I have mixed feelings about the Big Society. I’m all for devolution and more decision making power for communities, but I worry that the coalition’s plans will see local accountability suffer as more and more public services are provided by charities, private companies and social enterprises who are not subject to transparency legislation such as the Freedom of Information Act.
So today, at Austin Court in Birmingham I had the opportunity to put this question directly to the Prime Minister, David Cameron;
With the Big Society empowering charities, private companies and social enterprises to take on public services what are you going to do to ensure that communities themselves can effectively hold those providers to account?
You can watch the whole questioning session in the video at the bottom, with my question and the PM’s answer at 45:55.
I wasn’t entirely satisfied with the answer, to be honest. I had contemplated adding a bit at the end about Freedom of Information Requests but I decided not to risk pigeon-holing the answer into one area and to see what the PM came up with.
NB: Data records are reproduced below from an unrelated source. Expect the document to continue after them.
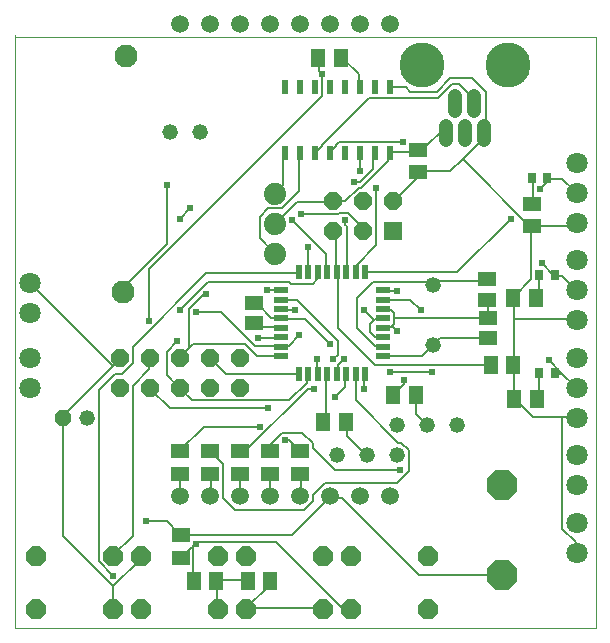
<source format=gbl>
G75*
%MOIN*%
%OFA0B0*%
%FSLAX24Y24*%
%IPPOS*%
%LPD*%
%AMOC8*
5,1,8,0,0,1.08239X$1,22.5*
%
%ADD10C,0.0000*%
%ADD11C,0.0768*%
%ADD12R,0.0591X0.0512*%
%ADD13C,0.0520*%
%ADD14R,0.0600X0.0600*%
%ADD15OC8,0.0600*%
%ADD16C,0.1500*%
%ADD17C,0.0476*%
%ADD18R,0.0500X0.0220*%
%ADD19R,0.0220X0.0500*%
%ADD20C,0.0594*%
%ADD21OC8,0.0660*%
%ADD22R,0.0512X0.0591*%
%ADD23C,0.0709*%
%ADD24OC8,0.0520*%
%ADD25R,0.0236X0.0472*%
%ADD26R,0.0512X0.0630*%
%ADD27R,0.0276X0.0354*%
%ADD28OC8,0.1000*%
%ADD29C,0.0740*%
%ADD30C,0.0070*%
%ADD31C,0.0240*%
D10*
X018150Y018150D02*
X037520Y018150D01*
X037520Y037835D01*
X018150Y037835D01*
X018150Y037900D02*
X018150Y018150D01*
D11*
X021772Y029341D03*
X021882Y037214D03*
D12*
X031602Y034081D03*
X031602Y033333D03*
X035400Y032274D03*
X035400Y031526D03*
X033914Y029756D03*
X033914Y029087D03*
X033933Y028471D03*
X033933Y027802D03*
X027650Y024024D03*
X026650Y024024D03*
X025650Y024024D03*
X024650Y024024D03*
X024650Y023276D03*
X025650Y023276D03*
X026650Y023276D03*
X027650Y023276D03*
X023650Y023276D03*
X023650Y024024D03*
X023700Y021224D03*
X023700Y020476D03*
X026148Y028294D03*
X026148Y028963D03*
D13*
X020550Y025150D03*
X028900Y023890D03*
X029900Y023890D03*
X030900Y023890D03*
X030900Y024900D03*
X031900Y024900D03*
X032900Y024900D03*
X032093Y027559D03*
X032093Y029559D03*
X024342Y034662D03*
X023342Y034662D03*
D14*
X030767Y031358D03*
D15*
X029767Y031358D03*
X028767Y031358D03*
X028767Y032358D03*
X029767Y032358D03*
X030767Y032358D03*
X025650Y027150D03*
X024650Y027150D03*
X024650Y026150D03*
X025650Y026150D03*
X023650Y026150D03*
X022650Y026150D03*
X021650Y026150D03*
X021650Y027150D03*
X022650Y027150D03*
X023650Y027150D03*
D16*
X031723Y036901D03*
X034597Y036901D03*
D17*
X033475Y035860D02*
X033475Y035385D01*
X033160Y034873D02*
X033160Y034397D01*
X032530Y034397D02*
X032530Y034873D01*
X032845Y035385D02*
X032845Y035860D01*
X033790Y034873D02*
X033790Y034397D01*
D18*
X030419Y029404D03*
X030419Y029089D03*
X030419Y028774D03*
X030419Y028459D03*
X030419Y028144D03*
X030419Y027829D03*
X030419Y027514D03*
X030419Y027199D03*
X027039Y027199D03*
X027039Y027514D03*
X027039Y027829D03*
X027039Y028144D03*
X027039Y028459D03*
X027039Y028774D03*
X027039Y029089D03*
X027039Y029404D03*
D19*
X027627Y029991D03*
X027942Y029991D03*
X028257Y029991D03*
X028571Y029991D03*
X028886Y029991D03*
X029201Y029991D03*
X029516Y029991D03*
X029831Y029991D03*
X029831Y026611D03*
X029516Y026611D03*
X029201Y026611D03*
X028886Y026611D03*
X028571Y026611D03*
X028257Y026611D03*
X027942Y026611D03*
X027627Y026611D03*
D20*
X027650Y022526D03*
X026650Y022526D03*
X025650Y022526D03*
X024650Y022526D03*
X023650Y022526D03*
X028650Y022526D03*
X029650Y022526D03*
X030650Y022526D03*
X030650Y038274D03*
X029650Y038274D03*
X028650Y038274D03*
X027650Y038274D03*
X026650Y038274D03*
X025650Y038274D03*
X024650Y038274D03*
X023650Y038274D03*
D21*
X022370Y020540D03*
X021430Y020540D03*
X021430Y018760D03*
X022370Y018760D03*
X024930Y018760D03*
X025870Y018760D03*
X025870Y020540D03*
X024930Y020540D03*
X028430Y020540D03*
X029370Y020540D03*
X029370Y018760D03*
X028430Y018760D03*
X031930Y018760D03*
X031930Y020540D03*
X018870Y020540D03*
X018870Y018760D03*
D22*
X024126Y019700D03*
X024874Y019700D03*
X025926Y019700D03*
X026674Y019700D03*
X028436Y025020D03*
X029184Y025020D03*
X030776Y025900D03*
X031524Y025900D03*
X034026Y026900D03*
X034774Y026900D03*
X034806Y025780D03*
X035554Y025780D03*
X035524Y029150D03*
X034776Y029150D03*
D23*
X036900Y029400D03*
X036900Y028400D03*
X036900Y027150D03*
X036900Y026150D03*
X036900Y025150D03*
X036900Y023900D03*
X036900Y022900D03*
X036900Y021650D03*
X036900Y020650D03*
X036900Y030400D03*
X036900Y031650D03*
X036900Y032650D03*
X036900Y033650D03*
X018650Y029650D03*
X018650Y028650D03*
X018650Y027150D03*
X018650Y026150D03*
D24*
X019750Y025150D03*
D25*
X027150Y033968D03*
X027650Y033968D03*
X028150Y033968D03*
X028650Y033968D03*
X029150Y033968D03*
X029650Y033968D03*
X030150Y033968D03*
X030650Y033968D03*
X030650Y036172D03*
X030150Y036172D03*
X029650Y036172D03*
X029150Y036172D03*
X028650Y036172D03*
X028150Y036172D03*
X027650Y036172D03*
X027150Y036172D03*
D26*
X028256Y037150D03*
X029044Y037150D03*
D27*
X035394Y033150D03*
X035906Y033150D03*
X036156Y029900D03*
X035644Y029900D03*
X035644Y026650D03*
X036156Y026650D03*
D28*
X034400Y022900D03*
X034400Y019900D03*
D29*
X026820Y030620D03*
X026820Y031620D03*
X026820Y032620D03*
D30*
X026861Y032668D01*
X027107Y032914D01*
X027107Y033947D01*
X027150Y033968D01*
X027648Y033947D02*
X027650Y033968D01*
X027648Y033947D02*
X027648Y032717D01*
X027057Y032126D01*
X026615Y032126D01*
X026319Y031831D01*
X026319Y031142D01*
X026811Y030650D01*
X026820Y030620D01*
X027599Y029961D02*
X027627Y029991D01*
X027599Y029961D02*
X024548Y029961D01*
X022087Y027500D01*
X022087Y026959D01*
X021743Y026615D01*
X021496Y026615D01*
X020955Y026073D01*
X020955Y020365D01*
X021447Y019872D01*
X021447Y019528D02*
X019774Y021201D01*
X019774Y025138D01*
X019750Y025150D01*
X019725Y025187D01*
X021423Y026885D01*
X018691Y029617D01*
X018650Y029650D01*
X021772Y029341D02*
X021792Y029370D01*
X021792Y029518D01*
X023219Y030945D01*
X023219Y032914D01*
X024006Y032126D02*
X023662Y031782D01*
X022628Y030109D02*
X028386Y035867D01*
X028386Y036605D01*
X028288Y036703D01*
X028288Y037146D01*
X028256Y037150D01*
X029044Y037150D02*
X029075Y037146D01*
X029617Y036605D01*
X029617Y036211D01*
X029650Y036172D01*
X029961Y035817D02*
X032274Y035817D01*
X032717Y036260D01*
X032963Y036260D01*
X033455Y035768D01*
X033455Y035424D01*
X033475Y035385D01*
X033849Y034931D02*
X033800Y034882D01*
X033790Y034873D01*
X033750Y034833D01*
X033750Y034439D01*
X033086Y033775D01*
X035374Y031487D01*
X035400Y031526D01*
X035424Y031536D01*
X036752Y031536D01*
X036851Y031634D01*
X036900Y031650D01*
X035424Y032274D02*
X035400Y032274D01*
X035424Y032274D02*
X035424Y033111D01*
X035394Y033150D01*
X035670Y032766D02*
X036014Y033111D01*
X035906Y033150D01*
X035916Y033111D01*
X036014Y033111D01*
X036408Y033111D01*
X036851Y032668D01*
X036900Y032650D01*
X035374Y031487D02*
X035374Y029764D01*
X034784Y029174D01*
X034776Y029150D01*
X034784Y029124D01*
X034784Y028435D01*
X036851Y028435D01*
X036900Y028400D01*
X035571Y029174D02*
X035524Y029150D01*
X035571Y029174D02*
X035620Y029223D01*
X035620Y029863D01*
X035644Y029900D01*
X035719Y030306D02*
X036113Y029912D01*
X036156Y029900D01*
X036162Y029863D01*
X036408Y029863D01*
X036851Y029420D01*
X036900Y029400D01*
X034784Y028435D02*
X034784Y026910D01*
X034774Y026900D01*
X034784Y026861D01*
X034784Y025827D01*
X034806Y025780D01*
X034833Y025778D01*
X035424Y025187D01*
X036408Y025187D01*
X036408Y021447D01*
X036851Y021004D01*
X036851Y020660D01*
X036900Y020650D01*
X034400Y019900D02*
X034390Y019922D01*
X031634Y019922D01*
X029075Y022481D01*
X028681Y022481D01*
X028650Y022526D01*
X028632Y022481D01*
X027402Y021250D01*
X023711Y021250D01*
X023700Y021224D01*
X023662Y021250D01*
X023219Y021693D01*
X022530Y021693D01*
X022087Y021201D02*
X021447Y020561D01*
X021430Y020540D01*
X022087Y021201D02*
X022087Y026221D01*
X022628Y026762D01*
X022628Y027107D01*
X022650Y027150D01*
X023219Y027353D02*
X023219Y026565D01*
X023613Y026172D01*
X023650Y026150D01*
X023662Y026122D01*
X024056Y025729D01*
X027304Y025729D01*
X027894Y026319D01*
X027894Y026565D01*
X027942Y026611D01*
X028239Y026615D02*
X028257Y026611D01*
X028239Y026615D02*
X028239Y027107D01*
X028780Y027107D02*
X028928Y027254D01*
X028928Y027697D01*
X027550Y029075D01*
X027057Y029075D01*
X027039Y029089D01*
X027039Y029404D02*
X027008Y029420D01*
X026565Y029420D01*
X026270Y028928D02*
X026172Y028928D01*
X026148Y028963D01*
X026270Y028928D02*
X026713Y028485D01*
X027008Y028485D01*
X027039Y028459D01*
X027057Y028435D01*
X027845Y028435D01*
X028681Y027599D01*
X029124Y027107D02*
X028928Y026910D01*
X028928Y026615D01*
X028886Y026611D01*
X029174Y026565D02*
X029201Y026611D01*
X029174Y026565D02*
X029174Y026172D01*
X028829Y025827D01*
X029518Y025729D02*
X030945Y024302D01*
X031044Y024302D01*
X031290Y024056D01*
X031290Y023367D01*
X030896Y022973D01*
X028485Y022973D01*
X028091Y022579D01*
X028091Y022382D01*
X027796Y022087D01*
X025483Y022087D01*
X025089Y022481D01*
X025089Y023613D01*
X024695Y024006D01*
X024650Y024024D01*
X024449Y024843D02*
X023662Y024056D01*
X023650Y024024D01*
X024449Y024843D02*
X026319Y024843D01*
X026664Y024252D02*
X026664Y024056D01*
X026650Y024024D01*
X026664Y024252D02*
X027057Y024646D01*
X027746Y024646D01*
X028091Y024302D01*
X028091Y024154D01*
X028829Y023416D01*
X030994Y023416D01*
X029900Y023890D02*
X029863Y023908D01*
X029223Y024548D01*
X029223Y024991D01*
X029184Y025020D01*
X028534Y025089D02*
X028485Y025040D01*
X028436Y025020D01*
X028534Y025089D02*
X028534Y026565D01*
X028571Y026611D01*
X028140Y026122D02*
X027943Y026122D01*
X025876Y024056D01*
X025680Y024056D01*
X025650Y024024D01*
X025650Y023276D02*
X025680Y023268D01*
X025680Y022530D01*
X025650Y022526D01*
X024695Y022530D02*
X024695Y023268D01*
X024650Y023276D01*
X024695Y022530D02*
X024650Y022526D01*
X023662Y022530D02*
X023650Y022526D01*
X023662Y022530D02*
X023662Y023268D01*
X023650Y023276D01*
X023317Y025483D02*
X022678Y026122D01*
X022650Y026150D01*
X023317Y025483D02*
X026615Y025483D01*
X027156Y024400D02*
X027304Y024400D01*
X027648Y024056D01*
X027650Y024024D01*
X027650Y023276D02*
X027697Y023268D01*
X027697Y022530D01*
X027650Y022526D01*
X026664Y022530D02*
X026664Y023268D01*
X026650Y023276D01*
X026664Y022530D02*
X026650Y022526D01*
X026861Y021004D02*
X024252Y021004D01*
X024203Y020955D01*
X024080Y020832D01*
X024105Y020807D01*
X024105Y019725D01*
X024126Y019700D01*
X024874Y019700D02*
X024892Y019725D01*
X025926Y019725D01*
X025926Y019700D01*
X026664Y019676D02*
X026674Y019700D01*
X026664Y019676D02*
X026664Y019577D01*
X025876Y018790D01*
X025870Y018760D01*
X025926Y018790D01*
X028386Y018790D01*
X028430Y018760D01*
X029075Y018790D02*
X026861Y021004D01*
X024892Y019676D02*
X024874Y019700D01*
X024892Y019676D02*
X024892Y018790D01*
X024930Y018760D01*
X023711Y020463D02*
X023700Y020476D01*
X023711Y020463D02*
X024080Y020832D01*
X022370Y020540D02*
X022333Y020512D01*
X022333Y020414D01*
X021447Y019528D01*
X021447Y018790D01*
X021430Y018760D01*
X029075Y018790D02*
X029321Y018790D01*
X029370Y018760D01*
X031900Y024900D02*
X031880Y024941D01*
X031536Y025286D01*
X031536Y025876D01*
X031524Y025900D01*
X031142Y026270D02*
X030798Y025926D01*
X030776Y025900D01*
X031142Y026270D02*
X031142Y026418D01*
X030650Y026664D02*
X032077Y026664D01*
X031733Y027205D02*
X032077Y027550D01*
X032093Y027559D01*
X032126Y027599D01*
X032323Y027796D01*
X033898Y027796D01*
X033933Y027802D01*
X033933Y028471D02*
X033898Y028485D01*
X030798Y028485D01*
X030798Y028288D01*
X030724Y028214D01*
X030896Y028042D01*
X030724Y028214D02*
X030699Y028189D01*
X030453Y028189D01*
X030419Y028144D01*
X030404Y028435D02*
X030419Y028459D01*
X030404Y028435D02*
X030158Y028435D01*
X030133Y028411D01*
X029813Y028731D01*
X030133Y028411D02*
X030010Y028288D01*
X030010Y027993D01*
X030158Y027845D01*
X030404Y027845D01*
X030419Y027829D01*
X030404Y027550D02*
X030419Y027514D01*
X030404Y027550D02*
X030158Y027550D01*
X029567Y028140D01*
X029567Y029124D01*
X030109Y029666D01*
X031979Y029666D01*
X032077Y029567D01*
X032093Y029559D01*
X032126Y029567D01*
X032274Y029715D01*
X033898Y029715D01*
X033914Y029756D01*
X033914Y029087D02*
X033947Y029075D01*
X033947Y028485D01*
X033933Y028471D01*
X033996Y026910D02*
X034026Y026900D01*
X033996Y026910D02*
X030158Y026910D01*
X028928Y028140D01*
X028928Y029961D01*
X028886Y029991D01*
X028878Y030010D01*
X028878Y031241D01*
X028780Y031339D01*
X028767Y031358D01*
X029174Y031585D02*
X029223Y031536D01*
X029223Y030010D01*
X029201Y029991D01*
X029516Y029991D02*
X029518Y030010D01*
X029518Y030207D01*
X030207Y030896D01*
X030207Y032815D01*
X029715Y032815D02*
X030601Y033701D01*
X030601Y033947D01*
X030650Y033968D01*
X030650Y033996D01*
X031536Y033996D01*
X031585Y034046D01*
X031602Y034081D01*
X031634Y034095D01*
X031782Y034095D01*
X032520Y034833D01*
X032530Y034873D01*
X033849Y034931D02*
X033849Y036014D01*
X033406Y036457D01*
X032668Y036457D01*
X032225Y036014D01*
X031339Y036014D01*
X031191Y036162D01*
X030650Y036162D01*
X030650Y036172D01*
X029961Y035817D02*
X028386Y034243D01*
X028386Y034193D01*
X028189Y033996D01*
X028150Y033968D01*
X028650Y033968D02*
X028681Y033996D01*
X028878Y034193D01*
X028878Y034243D01*
X028977Y034341D01*
X031093Y034341D01*
X030150Y033968D02*
X030109Y033947D01*
X030109Y033455D01*
X029666Y033012D01*
X029469Y033012D01*
X029617Y032815D02*
X029174Y032372D01*
X028780Y032372D01*
X028767Y032358D01*
X028731Y032323D01*
X027550Y032323D01*
X026861Y031634D01*
X026820Y031620D01*
X027402Y031733D02*
X028534Y030601D01*
X028534Y030010D01*
X028571Y029991D01*
X028257Y029991D02*
X028239Y029961D01*
X028239Y029764D01*
X028091Y029617D01*
X027353Y029617D01*
X027304Y029666D01*
X024597Y029666D01*
X023662Y028731D01*
X023957Y028780D02*
X024449Y029272D01*
X024548Y029272D01*
X024203Y028681D02*
X025040Y028681D01*
X026172Y027550D01*
X027008Y027550D01*
X027039Y027514D01*
X027057Y027550D01*
X027304Y027550D01*
X027648Y027894D01*
X027039Y027829D02*
X027008Y027796D01*
X026270Y027796D01*
X026270Y028189D02*
X026172Y028288D01*
X026148Y028294D01*
X026270Y028189D02*
X027008Y028189D01*
X027039Y028144D01*
X027057Y028731D02*
X027039Y028774D01*
X027057Y028731D02*
X027500Y028731D01*
X027942Y029991D02*
X027943Y030010D01*
X027943Y030847D01*
X029174Y031585D02*
X029174Y031733D01*
X029272Y031979D02*
X028977Y031979D01*
X028928Y031930D01*
X027697Y031930D01*
X029272Y031979D02*
X029764Y031487D01*
X029764Y031388D01*
X029767Y031358D01*
X030767Y032358D02*
X030798Y032372D01*
X031585Y033160D01*
X031585Y033307D01*
X031602Y033333D01*
X031634Y033357D01*
X032668Y033357D01*
X033086Y033775D01*
X034685Y031782D02*
X032914Y030010D01*
X029863Y030010D01*
X029831Y029991D01*
X030419Y029404D02*
X030453Y029370D01*
X030896Y029370D01*
X030453Y029075D02*
X030419Y029089D01*
X030453Y029075D02*
X031339Y029075D01*
X031683Y028731D01*
X030798Y028632D02*
X030699Y028731D01*
X030453Y028731D01*
X030419Y028774D01*
X030798Y028632D02*
X030798Y028485D01*
X030453Y027205D02*
X030419Y027199D01*
X030453Y027205D02*
X031733Y027205D01*
X029831Y026611D02*
X029813Y026565D01*
X029813Y026122D01*
X029518Y025729D02*
X029518Y026565D01*
X029516Y026611D01*
X027627Y026611D02*
X027599Y026615D01*
X025187Y026615D01*
X024695Y027107D01*
X024650Y027150D01*
X024105Y027599D02*
X023982Y027476D01*
X023957Y027500D01*
X023957Y028780D01*
X023563Y027697D02*
X023219Y027353D01*
X023650Y027150D02*
X023662Y027156D01*
X023982Y027476D01*
X024105Y027599D02*
X025827Y027599D01*
X026221Y027205D01*
X027008Y027205D01*
X027039Y027199D01*
X022628Y028386D02*
X022628Y030109D01*
X021650Y027150D02*
X021644Y027107D01*
X021423Y026885D01*
X029617Y032815D02*
X029715Y032815D01*
X029666Y033357D02*
X029666Y033947D01*
X029650Y033968D01*
X035965Y027057D02*
X036408Y026615D01*
X036851Y026172D01*
X036900Y026150D01*
X036408Y026615D02*
X036162Y026615D01*
X036156Y026650D01*
X035644Y026650D02*
X035620Y026615D01*
X035620Y025876D01*
X035571Y025827D01*
X035554Y025780D01*
X036408Y025187D02*
X036851Y025187D01*
X036900Y025150D01*
D31*
X035965Y027057D03*
X032077Y026664D03*
X031142Y026418D03*
X030650Y026664D03*
X029813Y026122D03*
X028829Y025827D03*
X028140Y026122D03*
X028239Y027107D03*
X028780Y027107D03*
X029124Y027107D03*
X028681Y027599D03*
X027648Y027894D03*
X026270Y027796D03*
X027500Y028731D03*
X026565Y029420D03*
X027943Y030847D03*
X027402Y031733D03*
X027697Y031930D03*
X029174Y031733D03*
X029469Y033012D03*
X029666Y033357D03*
X030207Y032815D03*
X031093Y034341D03*
X028386Y036605D03*
X023219Y032914D03*
X024006Y032126D03*
X023662Y031782D03*
X024548Y029272D03*
X024203Y028681D03*
X023662Y028731D03*
X022628Y028386D03*
X023563Y027697D03*
X026615Y025483D03*
X026319Y024843D03*
X027156Y024400D03*
X030994Y023416D03*
X030896Y028042D03*
X031683Y028731D03*
X030896Y029370D03*
X029813Y028731D03*
X034685Y031782D03*
X035670Y032766D03*
X035719Y030306D03*
X022530Y021693D03*
X024203Y020955D03*
X021447Y019872D03*
M02*

</source>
He seemed to say that accountability would come from two places; take up of services and local authority oversight.
Firstly he said that the Government would pay on results and so public service providers would have to get the users to justify the funding suggesting that those providers not doing a good job would lose users and thus funding. The big mental barrier I have with this – and the whole big society idea (which I generally welcome) – is how it works in practice. For example, if Lichfield District Council outsource bin collections to a private company who do a rubbish (‘scuse the pun) job where do I go? Will I actually have a choice of who collects my bins without moving outside the area? What if the schools my nephews go to are taken over by a local charity who do a poorer job? My sisters won’t be able to move to another catchment area for a different school so my nephews will be stuck with a lower standard of education because of where they live and no chance to improve their prospects.
The second was more worrying. “Empowering local government” and making sure they have an overseeing role just sounds very thin to me. There was no mention of how local government would actually oversee those providers and ensure they are accountable to the community. More, that didn’t really answer the question because local government is not the local community and I asked how the community can hold providers to account.
I was hoping he’d go further, but he didn’t. I was hoping to hear that the FoI Act would be expanded to include all public service providers, regardless of sector. It wasn’t forthcoming and I’m still left with the same feeling.
That the Big Society sounds like it could really work. Devolving decision making power and making Government less controlling and more supportive. But it doesn’t feel like the implementation of the idea has been thought through, and I get the sense that too little has gone into thinking about the consequences of what the shift in power could really mean.
At least if central Government is more proselytising we know who to shout out if it goes wrong. If power is in the hands of many though, who do we turn to when we need to question that authority?
I’ll be writing to my MP about this to see if he can shed any more light. In the meantime I’d appreciate your thoughts, too.
Number 10 have taken the video down, sorry.